**WHAT IS REQUIRED**
Every line below that holds the word "casing" must be listed.

**RECORDS FOR PROCESSING**
((

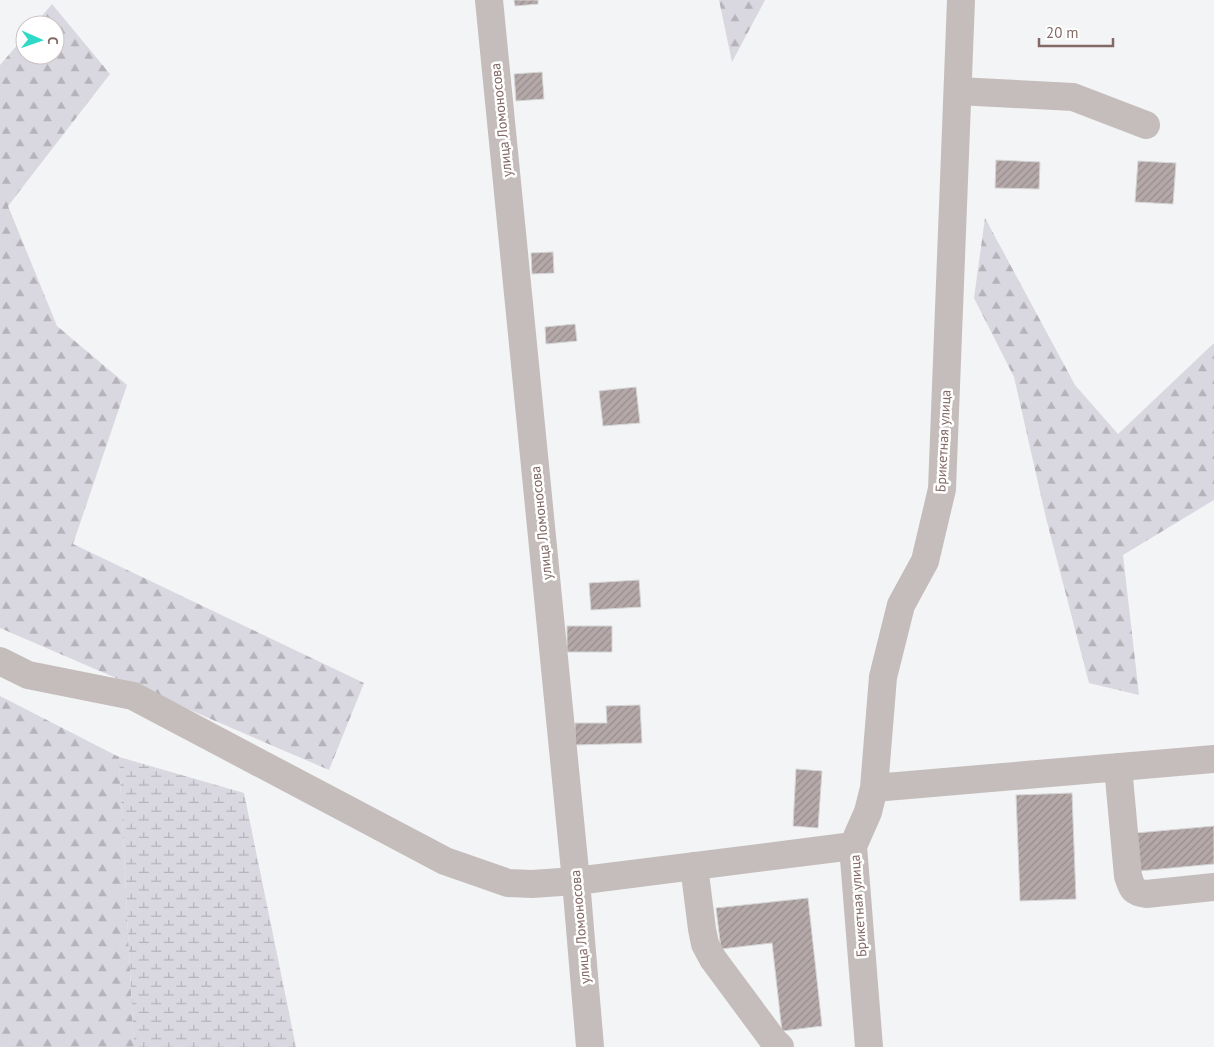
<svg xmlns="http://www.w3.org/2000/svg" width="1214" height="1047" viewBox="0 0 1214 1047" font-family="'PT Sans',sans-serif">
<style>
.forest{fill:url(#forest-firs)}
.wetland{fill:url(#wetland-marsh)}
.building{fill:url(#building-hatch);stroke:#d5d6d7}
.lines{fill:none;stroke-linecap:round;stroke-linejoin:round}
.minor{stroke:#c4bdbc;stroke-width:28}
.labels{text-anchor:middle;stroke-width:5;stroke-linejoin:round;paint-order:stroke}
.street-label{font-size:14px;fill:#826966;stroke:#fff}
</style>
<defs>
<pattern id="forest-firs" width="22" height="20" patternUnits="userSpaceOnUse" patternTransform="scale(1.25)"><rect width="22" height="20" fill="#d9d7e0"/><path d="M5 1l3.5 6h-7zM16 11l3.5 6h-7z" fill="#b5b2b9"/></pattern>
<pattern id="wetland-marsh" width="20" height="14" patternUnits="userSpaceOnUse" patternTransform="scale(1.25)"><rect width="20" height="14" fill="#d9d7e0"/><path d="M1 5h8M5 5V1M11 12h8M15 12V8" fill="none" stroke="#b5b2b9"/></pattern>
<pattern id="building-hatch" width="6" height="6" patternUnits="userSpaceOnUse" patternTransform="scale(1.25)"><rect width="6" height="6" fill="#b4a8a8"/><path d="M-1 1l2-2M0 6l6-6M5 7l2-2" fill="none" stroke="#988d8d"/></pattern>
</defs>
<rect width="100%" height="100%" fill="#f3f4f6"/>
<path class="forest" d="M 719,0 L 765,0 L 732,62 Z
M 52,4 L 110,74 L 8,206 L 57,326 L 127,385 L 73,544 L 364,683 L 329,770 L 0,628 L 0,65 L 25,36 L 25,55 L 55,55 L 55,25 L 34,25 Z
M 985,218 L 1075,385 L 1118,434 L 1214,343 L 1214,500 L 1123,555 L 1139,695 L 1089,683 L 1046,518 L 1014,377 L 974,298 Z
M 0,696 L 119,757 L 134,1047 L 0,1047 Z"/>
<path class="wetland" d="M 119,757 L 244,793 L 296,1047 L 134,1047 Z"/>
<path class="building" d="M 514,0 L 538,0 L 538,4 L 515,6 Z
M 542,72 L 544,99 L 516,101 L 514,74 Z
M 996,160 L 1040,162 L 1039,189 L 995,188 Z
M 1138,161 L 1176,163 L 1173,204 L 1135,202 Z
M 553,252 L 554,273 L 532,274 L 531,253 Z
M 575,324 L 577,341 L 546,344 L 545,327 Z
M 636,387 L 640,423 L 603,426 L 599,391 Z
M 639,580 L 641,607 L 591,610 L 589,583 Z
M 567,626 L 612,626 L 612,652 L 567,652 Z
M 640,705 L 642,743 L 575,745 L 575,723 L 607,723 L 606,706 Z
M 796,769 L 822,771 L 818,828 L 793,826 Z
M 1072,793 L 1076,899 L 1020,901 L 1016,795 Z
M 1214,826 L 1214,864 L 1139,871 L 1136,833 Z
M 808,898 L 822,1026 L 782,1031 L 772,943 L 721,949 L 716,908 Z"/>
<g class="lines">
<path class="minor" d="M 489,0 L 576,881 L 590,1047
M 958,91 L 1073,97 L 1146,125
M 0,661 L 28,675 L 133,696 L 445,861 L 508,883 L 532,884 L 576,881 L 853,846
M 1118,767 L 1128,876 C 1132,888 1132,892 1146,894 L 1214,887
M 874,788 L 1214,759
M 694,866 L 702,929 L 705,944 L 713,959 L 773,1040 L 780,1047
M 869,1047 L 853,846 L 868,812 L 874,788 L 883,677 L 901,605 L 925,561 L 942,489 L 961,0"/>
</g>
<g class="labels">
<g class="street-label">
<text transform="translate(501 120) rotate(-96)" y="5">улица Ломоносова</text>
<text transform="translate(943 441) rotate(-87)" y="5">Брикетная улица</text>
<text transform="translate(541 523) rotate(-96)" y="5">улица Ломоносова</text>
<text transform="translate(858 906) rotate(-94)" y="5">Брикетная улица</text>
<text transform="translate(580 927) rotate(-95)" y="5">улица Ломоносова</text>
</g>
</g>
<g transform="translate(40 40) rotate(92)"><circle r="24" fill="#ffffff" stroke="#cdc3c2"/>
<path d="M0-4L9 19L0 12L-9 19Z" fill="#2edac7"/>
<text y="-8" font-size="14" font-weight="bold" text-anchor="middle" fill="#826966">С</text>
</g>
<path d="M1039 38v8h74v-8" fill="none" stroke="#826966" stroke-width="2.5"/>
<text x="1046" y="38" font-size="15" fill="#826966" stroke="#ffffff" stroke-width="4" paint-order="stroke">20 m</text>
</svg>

))
((

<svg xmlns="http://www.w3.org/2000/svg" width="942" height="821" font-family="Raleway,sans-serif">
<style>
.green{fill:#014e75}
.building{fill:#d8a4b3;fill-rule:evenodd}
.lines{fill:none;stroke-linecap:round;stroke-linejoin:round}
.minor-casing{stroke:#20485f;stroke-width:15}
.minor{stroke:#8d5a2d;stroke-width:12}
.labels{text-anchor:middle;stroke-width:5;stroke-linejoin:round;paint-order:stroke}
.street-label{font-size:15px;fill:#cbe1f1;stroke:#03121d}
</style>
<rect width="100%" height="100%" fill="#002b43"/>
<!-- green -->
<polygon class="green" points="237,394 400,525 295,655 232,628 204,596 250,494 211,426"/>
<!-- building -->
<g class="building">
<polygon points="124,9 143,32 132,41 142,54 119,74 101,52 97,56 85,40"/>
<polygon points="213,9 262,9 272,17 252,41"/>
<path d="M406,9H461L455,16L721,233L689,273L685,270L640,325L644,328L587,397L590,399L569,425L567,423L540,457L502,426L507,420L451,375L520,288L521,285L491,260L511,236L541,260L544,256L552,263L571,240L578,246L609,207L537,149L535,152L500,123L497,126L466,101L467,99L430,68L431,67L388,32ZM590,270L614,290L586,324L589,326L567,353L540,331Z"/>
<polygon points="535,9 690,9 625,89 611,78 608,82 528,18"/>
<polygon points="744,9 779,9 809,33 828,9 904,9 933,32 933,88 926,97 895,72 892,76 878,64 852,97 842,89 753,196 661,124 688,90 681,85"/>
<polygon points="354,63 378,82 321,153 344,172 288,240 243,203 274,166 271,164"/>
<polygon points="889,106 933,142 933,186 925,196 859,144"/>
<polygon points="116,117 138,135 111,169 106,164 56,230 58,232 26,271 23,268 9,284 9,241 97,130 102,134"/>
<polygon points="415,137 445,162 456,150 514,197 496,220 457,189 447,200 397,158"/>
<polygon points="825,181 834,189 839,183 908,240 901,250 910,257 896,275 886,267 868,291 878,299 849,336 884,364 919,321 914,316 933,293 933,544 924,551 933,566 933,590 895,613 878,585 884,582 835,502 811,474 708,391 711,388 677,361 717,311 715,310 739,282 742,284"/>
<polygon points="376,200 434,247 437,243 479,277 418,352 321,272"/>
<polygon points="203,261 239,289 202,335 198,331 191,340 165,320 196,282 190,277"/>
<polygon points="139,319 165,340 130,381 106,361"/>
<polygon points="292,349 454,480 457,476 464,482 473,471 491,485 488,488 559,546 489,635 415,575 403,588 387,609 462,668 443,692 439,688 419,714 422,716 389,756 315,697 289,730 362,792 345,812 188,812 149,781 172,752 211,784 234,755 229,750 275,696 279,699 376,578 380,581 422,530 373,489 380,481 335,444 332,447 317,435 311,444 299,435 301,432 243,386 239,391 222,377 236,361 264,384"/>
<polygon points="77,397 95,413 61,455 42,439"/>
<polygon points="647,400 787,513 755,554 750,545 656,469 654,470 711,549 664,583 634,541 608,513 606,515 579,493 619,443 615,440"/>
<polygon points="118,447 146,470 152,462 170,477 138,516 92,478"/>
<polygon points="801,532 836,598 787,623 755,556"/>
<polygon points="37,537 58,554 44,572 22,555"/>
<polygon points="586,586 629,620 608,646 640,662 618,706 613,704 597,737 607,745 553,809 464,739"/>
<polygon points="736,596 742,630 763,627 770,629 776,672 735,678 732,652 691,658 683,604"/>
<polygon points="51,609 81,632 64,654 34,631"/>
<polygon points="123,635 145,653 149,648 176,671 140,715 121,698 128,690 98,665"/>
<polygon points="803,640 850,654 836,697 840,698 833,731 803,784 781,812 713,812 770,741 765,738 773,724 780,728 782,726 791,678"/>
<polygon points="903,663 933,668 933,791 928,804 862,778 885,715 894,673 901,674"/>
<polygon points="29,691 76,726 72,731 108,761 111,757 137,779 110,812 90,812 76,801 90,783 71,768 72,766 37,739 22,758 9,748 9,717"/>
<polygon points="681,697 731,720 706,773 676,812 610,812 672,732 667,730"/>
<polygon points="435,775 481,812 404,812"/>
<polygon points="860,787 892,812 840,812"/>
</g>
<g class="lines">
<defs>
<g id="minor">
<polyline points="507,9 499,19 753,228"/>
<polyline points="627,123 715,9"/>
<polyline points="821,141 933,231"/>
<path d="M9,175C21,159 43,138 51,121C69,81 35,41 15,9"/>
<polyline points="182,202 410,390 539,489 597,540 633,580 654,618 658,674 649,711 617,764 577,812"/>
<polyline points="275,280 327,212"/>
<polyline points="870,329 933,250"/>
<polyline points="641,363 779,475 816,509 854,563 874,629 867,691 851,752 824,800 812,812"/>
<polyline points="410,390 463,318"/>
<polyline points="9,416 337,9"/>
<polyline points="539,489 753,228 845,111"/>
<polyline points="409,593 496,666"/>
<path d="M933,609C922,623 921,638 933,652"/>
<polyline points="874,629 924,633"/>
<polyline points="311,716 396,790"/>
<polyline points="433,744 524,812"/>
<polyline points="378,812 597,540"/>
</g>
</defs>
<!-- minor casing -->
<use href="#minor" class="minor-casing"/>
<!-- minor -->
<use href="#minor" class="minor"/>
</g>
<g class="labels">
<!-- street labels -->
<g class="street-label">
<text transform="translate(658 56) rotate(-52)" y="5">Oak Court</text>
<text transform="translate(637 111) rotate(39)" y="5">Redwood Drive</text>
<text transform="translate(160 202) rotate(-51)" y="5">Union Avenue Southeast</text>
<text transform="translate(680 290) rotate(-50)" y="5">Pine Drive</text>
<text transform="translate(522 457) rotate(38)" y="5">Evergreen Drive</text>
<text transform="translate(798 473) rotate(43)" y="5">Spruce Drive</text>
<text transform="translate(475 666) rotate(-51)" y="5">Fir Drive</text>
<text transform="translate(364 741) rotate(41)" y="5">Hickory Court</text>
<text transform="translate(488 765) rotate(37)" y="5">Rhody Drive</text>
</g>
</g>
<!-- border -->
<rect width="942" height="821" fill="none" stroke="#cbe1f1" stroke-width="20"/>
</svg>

))

**WRITTEN RESPONSE**
.minor-casing{stroke:#20485f;stroke-width:15}
<!-- minor casing -->
<use href="#minor" class="minor-casing"/>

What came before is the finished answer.